O estádio reagiu como se espera de quem reconhece os seus. Houve mãos na cabeça, olhos fechados, lágrimas soltas na arquibancada. Willian tentou esconder o choro sob a camisa. Cada um lidou à sua maneira com a cena. Nenhum de nós, no entanto, alcança a dor que ficou ali, naquele gramado.

A resposta veio em forma de canto. O nome de Marlon ecoou nas arquibancadas, transformando angústia em apoio. Um gesto simples, direto, que o futebol ainda sabe produzir quando tudo mais parece pequeno. E então, mesmo na dor, ele respondeu. Quando era levado para a ambulância, encontrou força, ergueu o corpo na maca, e com palmas agradeceu. Um gesto curto, mas cheio de significado. Há momentos em que o caráter se revela sem precisar de discurso.

A vitória fica registrada. O desempenho também. A noite, porém, será lembrada por outra razão.

Que Marlon encontre força para atravessar esse capítulo. O Grêmio e a sua gente estarão à espera. Não apenas pelo jogador. Pelo líder que fez da camisa algo maior do que um uniforme.
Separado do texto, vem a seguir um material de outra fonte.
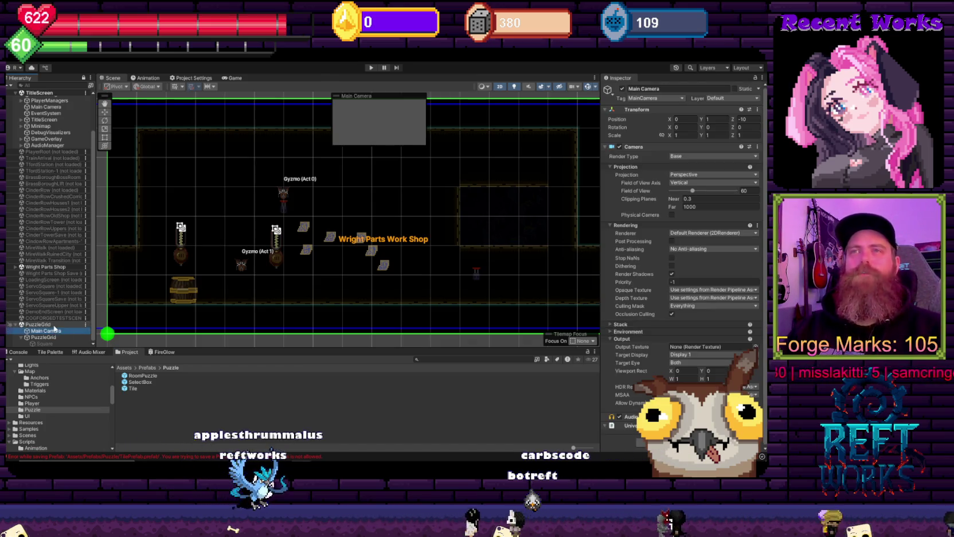
left_click(46, 338)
Avalanche Tricolor: há futebol além do empate

Chapecoense 1×1 Grêmio
Brasileiro — Arena Condá, Chapecó SC

Gremio x Chapecoense
Nardoni fez seu primeiro gol pelo Grêmio. Foto: Lucas Uebel/GrêmioFBPA

Ponto fora de casa se comemora. Ao menos esse é o comportamento padrão no futebol, principalmente em uma competição de longo alcance como o Brasileiro. Apesar dessa máxima, o torcedor do Grêmio não saiu satisfeito da partida desta segunda-feira à noite.

Especialmente depois de ter desperdiçado dois pontos na rodada anterior dentro de casa — jogo sobre o qual decidi não desperdiçar minha escrita —, o Grêmio precisava recuperar terreno em relação àqueles que estão na parte mais alta da tabela. Não foi capaz.

Apesar de ter sido superior na maior parte do tempo, o time de Luis Castro não conseguiu transformar esse domínio em vitória. Não fosse uma falha grosseira do goleiro adversário talvez estivéssemos até agora tentando marcar um gol.

O curioso é que, se olharmos momentos específicos da partida, encontraremos motivos para acreditar no potencial deste time.

Ao contrário de outras jornadas nas quais nada se via de produtivo, o Grêmio dá sinais de que pode encontrar boas soluções dentro do próprio elenco. Há um esboço de futebol que permite imaginar uma caminhada mais consistente neste ano de 2026.

Que Arthur, lesionado, faz tremenda falta ao time é inquestionável. Nosso volante mais ofensivo tem uma capacidade de organizar as jogadas acima da média. O meio de campo perde muito na ausência dele. Não significa, porém, que o trio Nardoni, Noriega e Monsalve não possa apresentar qualidade. Em alguns instantes houve troca de passes interessante. Faltou a conclusão.

Nossos ponteiros são atrevidos. Amuzu, Tetê e Enamorado arriscam dribles, encaram os marcadores e chegam perto da área. Precisam caprichar mais nos cruzamentos. Carlos Vinícius, por mais perdigueiro de gols que seja, depende da ajuda deles para transformar presença na área em bola na rede.

William, que tem entrado no segundo tempo, aparece tanto pelo meio quanto pelos lados do campo. Tem um toque de bola diferenciado. Falta acertar a definição das jogadas.

Temos carências nas laterais. Marlon é o melhor deles e fez muita falta na partida de hoje. Pavón me comove pelo esforço, mas não é da posição. Também tem demonstrado dificuldade no toque final para os companheiros dentro da área — o que já acontecia quando atuava como atacante.

O Grêmio não perde há sete jogos. Destes, porém, venceu apenas dois — é verdade que um deles valeu o título do Campeonato Gaúcho. Ainda assim, para quem quer subir na tabela do Brasileiro, empatar virou pouco.

Empate fora de casa pode ser motivo de comemoração. Mas também pode ser o sinal de que ainda falta ao time transformar promessas de futebol em vitórias de verdade.